- [EXERCISE PROMPT] Reproduce the entries below exactly, but only from the line containing "G04 Created by KiCad (PCBNEW (6.0.0-0))" to the line containing "X75692000Y-46990000D03*", inclusive.
----- DATA FOR PROCESSING
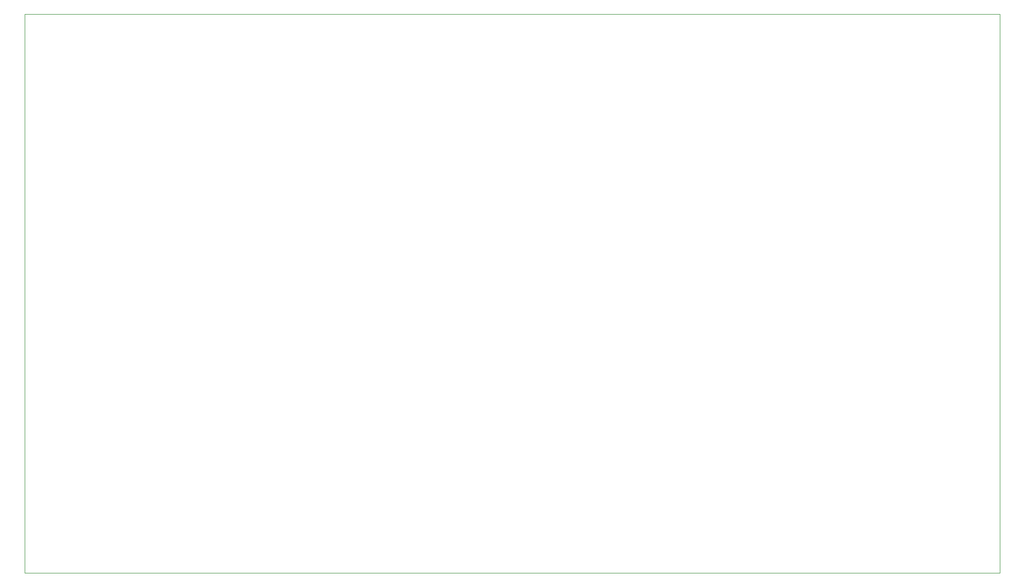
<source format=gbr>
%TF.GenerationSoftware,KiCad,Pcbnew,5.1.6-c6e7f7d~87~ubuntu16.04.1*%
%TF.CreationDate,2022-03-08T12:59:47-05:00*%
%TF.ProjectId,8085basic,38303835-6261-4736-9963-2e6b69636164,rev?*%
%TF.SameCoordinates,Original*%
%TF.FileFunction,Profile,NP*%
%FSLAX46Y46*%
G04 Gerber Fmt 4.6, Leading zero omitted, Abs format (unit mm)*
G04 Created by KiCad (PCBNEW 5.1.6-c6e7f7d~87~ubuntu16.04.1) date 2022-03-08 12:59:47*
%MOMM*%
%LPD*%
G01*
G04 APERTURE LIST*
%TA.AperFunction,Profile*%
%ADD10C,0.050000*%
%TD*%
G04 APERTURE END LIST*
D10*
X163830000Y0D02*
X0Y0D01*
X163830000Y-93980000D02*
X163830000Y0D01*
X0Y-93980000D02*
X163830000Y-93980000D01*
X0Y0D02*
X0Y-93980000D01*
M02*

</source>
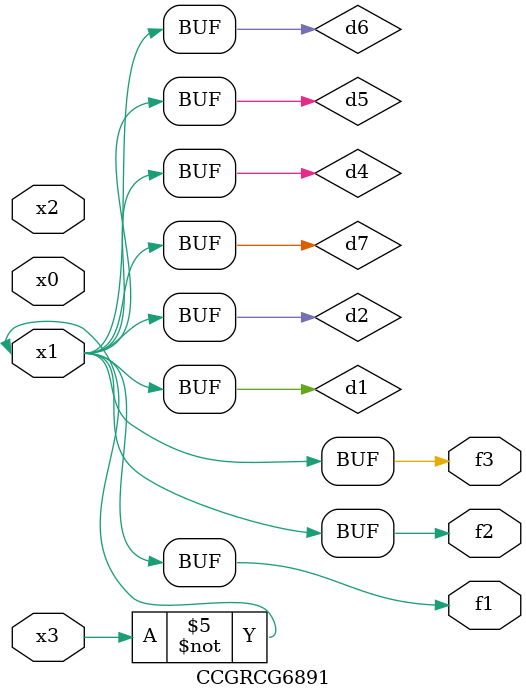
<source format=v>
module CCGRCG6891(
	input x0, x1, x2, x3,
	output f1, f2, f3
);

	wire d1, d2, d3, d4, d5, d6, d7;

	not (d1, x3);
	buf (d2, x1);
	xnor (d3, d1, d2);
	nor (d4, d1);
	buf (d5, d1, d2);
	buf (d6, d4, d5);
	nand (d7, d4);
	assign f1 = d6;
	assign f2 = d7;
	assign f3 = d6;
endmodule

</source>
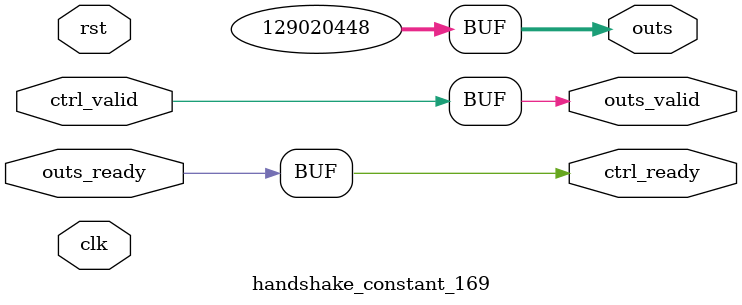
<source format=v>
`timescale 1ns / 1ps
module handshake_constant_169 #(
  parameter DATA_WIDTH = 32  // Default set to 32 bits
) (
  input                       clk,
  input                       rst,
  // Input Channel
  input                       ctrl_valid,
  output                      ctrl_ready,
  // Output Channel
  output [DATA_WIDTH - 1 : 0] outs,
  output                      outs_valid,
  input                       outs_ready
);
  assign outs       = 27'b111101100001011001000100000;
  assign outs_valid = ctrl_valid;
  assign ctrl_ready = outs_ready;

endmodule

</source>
----------
----- DATA FOR PROCESSING
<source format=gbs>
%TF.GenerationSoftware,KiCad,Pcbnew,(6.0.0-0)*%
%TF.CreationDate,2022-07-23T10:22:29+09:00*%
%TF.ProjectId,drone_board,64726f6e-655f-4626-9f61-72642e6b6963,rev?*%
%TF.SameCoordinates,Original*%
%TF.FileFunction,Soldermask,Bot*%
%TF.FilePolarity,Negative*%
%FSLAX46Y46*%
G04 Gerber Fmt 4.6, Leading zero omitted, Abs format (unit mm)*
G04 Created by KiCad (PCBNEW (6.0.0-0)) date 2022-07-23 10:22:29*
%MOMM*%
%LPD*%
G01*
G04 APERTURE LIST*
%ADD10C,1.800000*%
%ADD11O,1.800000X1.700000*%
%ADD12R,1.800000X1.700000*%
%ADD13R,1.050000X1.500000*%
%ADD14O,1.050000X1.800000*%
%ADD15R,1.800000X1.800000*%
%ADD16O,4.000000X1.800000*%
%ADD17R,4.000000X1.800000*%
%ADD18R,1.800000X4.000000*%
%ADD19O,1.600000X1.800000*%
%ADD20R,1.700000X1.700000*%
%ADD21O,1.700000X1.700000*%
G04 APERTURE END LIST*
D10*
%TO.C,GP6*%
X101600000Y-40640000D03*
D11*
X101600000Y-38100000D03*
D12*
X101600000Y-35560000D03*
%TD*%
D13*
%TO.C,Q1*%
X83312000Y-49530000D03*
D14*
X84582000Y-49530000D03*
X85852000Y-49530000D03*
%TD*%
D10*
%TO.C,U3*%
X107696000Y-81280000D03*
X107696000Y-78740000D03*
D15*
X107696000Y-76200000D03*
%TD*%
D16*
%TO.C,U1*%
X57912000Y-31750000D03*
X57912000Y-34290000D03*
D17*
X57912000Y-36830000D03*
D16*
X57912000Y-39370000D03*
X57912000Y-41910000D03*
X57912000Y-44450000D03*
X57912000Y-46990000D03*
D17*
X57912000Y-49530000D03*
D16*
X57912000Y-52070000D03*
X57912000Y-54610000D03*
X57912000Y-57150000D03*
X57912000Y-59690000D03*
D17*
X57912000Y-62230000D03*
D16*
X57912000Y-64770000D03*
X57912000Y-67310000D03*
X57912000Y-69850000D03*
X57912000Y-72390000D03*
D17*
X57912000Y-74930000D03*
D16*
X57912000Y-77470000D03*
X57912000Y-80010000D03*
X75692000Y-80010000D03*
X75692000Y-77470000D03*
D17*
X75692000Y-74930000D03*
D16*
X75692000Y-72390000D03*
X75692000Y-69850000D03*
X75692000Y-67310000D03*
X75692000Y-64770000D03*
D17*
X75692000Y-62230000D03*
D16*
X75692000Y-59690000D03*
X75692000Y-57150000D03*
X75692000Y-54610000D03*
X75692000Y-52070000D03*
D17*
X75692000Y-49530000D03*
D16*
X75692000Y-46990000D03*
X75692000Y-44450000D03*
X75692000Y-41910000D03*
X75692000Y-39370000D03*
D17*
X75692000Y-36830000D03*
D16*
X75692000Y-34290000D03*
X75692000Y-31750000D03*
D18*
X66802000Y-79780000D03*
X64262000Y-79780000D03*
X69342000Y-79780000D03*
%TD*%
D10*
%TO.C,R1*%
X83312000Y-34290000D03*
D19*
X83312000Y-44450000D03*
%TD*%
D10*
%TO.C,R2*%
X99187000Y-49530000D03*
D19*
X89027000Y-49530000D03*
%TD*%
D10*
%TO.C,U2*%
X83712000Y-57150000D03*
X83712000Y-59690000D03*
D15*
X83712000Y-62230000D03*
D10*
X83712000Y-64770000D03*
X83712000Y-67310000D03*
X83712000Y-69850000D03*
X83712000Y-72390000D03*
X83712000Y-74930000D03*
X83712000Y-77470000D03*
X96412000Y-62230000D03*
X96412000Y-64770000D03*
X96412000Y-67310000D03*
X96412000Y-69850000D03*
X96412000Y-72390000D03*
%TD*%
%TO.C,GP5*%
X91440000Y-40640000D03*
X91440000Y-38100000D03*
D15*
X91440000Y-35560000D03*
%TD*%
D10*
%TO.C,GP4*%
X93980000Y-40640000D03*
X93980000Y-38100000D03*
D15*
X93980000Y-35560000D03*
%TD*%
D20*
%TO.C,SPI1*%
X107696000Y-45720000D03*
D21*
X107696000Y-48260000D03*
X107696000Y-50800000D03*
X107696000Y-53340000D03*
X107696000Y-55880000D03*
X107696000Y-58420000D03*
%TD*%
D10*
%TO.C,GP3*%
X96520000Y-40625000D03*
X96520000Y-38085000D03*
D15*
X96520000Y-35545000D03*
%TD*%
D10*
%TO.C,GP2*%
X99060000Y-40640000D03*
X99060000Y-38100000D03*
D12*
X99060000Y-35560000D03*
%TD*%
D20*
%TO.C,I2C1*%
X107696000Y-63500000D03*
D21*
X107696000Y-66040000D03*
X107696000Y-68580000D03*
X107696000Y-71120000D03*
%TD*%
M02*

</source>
----------
- [ANSWER FOR THIS EXERCISE]
G04 Created by KiCad (PCBNEW (6.0.0-0)) date 2022-07-23 10:22:29*
%MOMM*%
%LPD*%
G01*
G04 APERTURE LIST*
%ADD10C,1.800000*%
%ADD11O,1.800000X1.700000*%
%ADD12R,1.800000X1.700000*%
%ADD13R,1.050000X1.500000*%
%ADD14O,1.050000X1.800000*%
%ADD15R,1.800000X1.800000*%
%ADD16O,4.000000X1.800000*%
%ADD17R,4.000000X1.800000*%
%ADD18R,1.800000X4.000000*%
%ADD19O,1.600000X1.800000*%
%ADD20R,1.700000X1.700000*%
%ADD21O,1.700000X1.700000*%
G04 APERTURE END LIST*
D10*
%TO.C,GP6*%
X101600000Y-40640000D03*
D11*
X101600000Y-38100000D03*
D12*
X101600000Y-35560000D03*
%TD*%
D13*
%TO.C,Q1*%
X83312000Y-49530000D03*
D14*
X84582000Y-49530000D03*
X85852000Y-49530000D03*
%TD*%
D10*
%TO.C,U3*%
X107696000Y-81280000D03*
X107696000Y-78740000D03*
D15*
X107696000Y-76200000D03*
%TD*%
D16*
%TO.C,U1*%
X57912000Y-31750000D03*
X57912000Y-34290000D03*
D17*
X57912000Y-36830000D03*
D16*
X57912000Y-39370000D03*
X57912000Y-41910000D03*
X57912000Y-44450000D03*
X57912000Y-46990000D03*
D17*
X57912000Y-49530000D03*
D16*
X57912000Y-52070000D03*
X57912000Y-54610000D03*
X57912000Y-57150000D03*
X57912000Y-59690000D03*
D17*
X57912000Y-62230000D03*
D16*
X57912000Y-64770000D03*
X57912000Y-67310000D03*
X57912000Y-69850000D03*
X57912000Y-72390000D03*
D17*
X57912000Y-74930000D03*
D16*
X57912000Y-77470000D03*
X57912000Y-80010000D03*
X75692000Y-80010000D03*
X75692000Y-77470000D03*
D17*
X75692000Y-74930000D03*
D16*
X75692000Y-72390000D03*
X75692000Y-69850000D03*
X75692000Y-67310000D03*
X75692000Y-64770000D03*
D17*
X75692000Y-62230000D03*
D16*
X75692000Y-59690000D03*
X75692000Y-57150000D03*
X75692000Y-54610000D03*
X75692000Y-52070000D03*
D17*
X75692000Y-49530000D03*
D16*
X75692000Y-46990000D03*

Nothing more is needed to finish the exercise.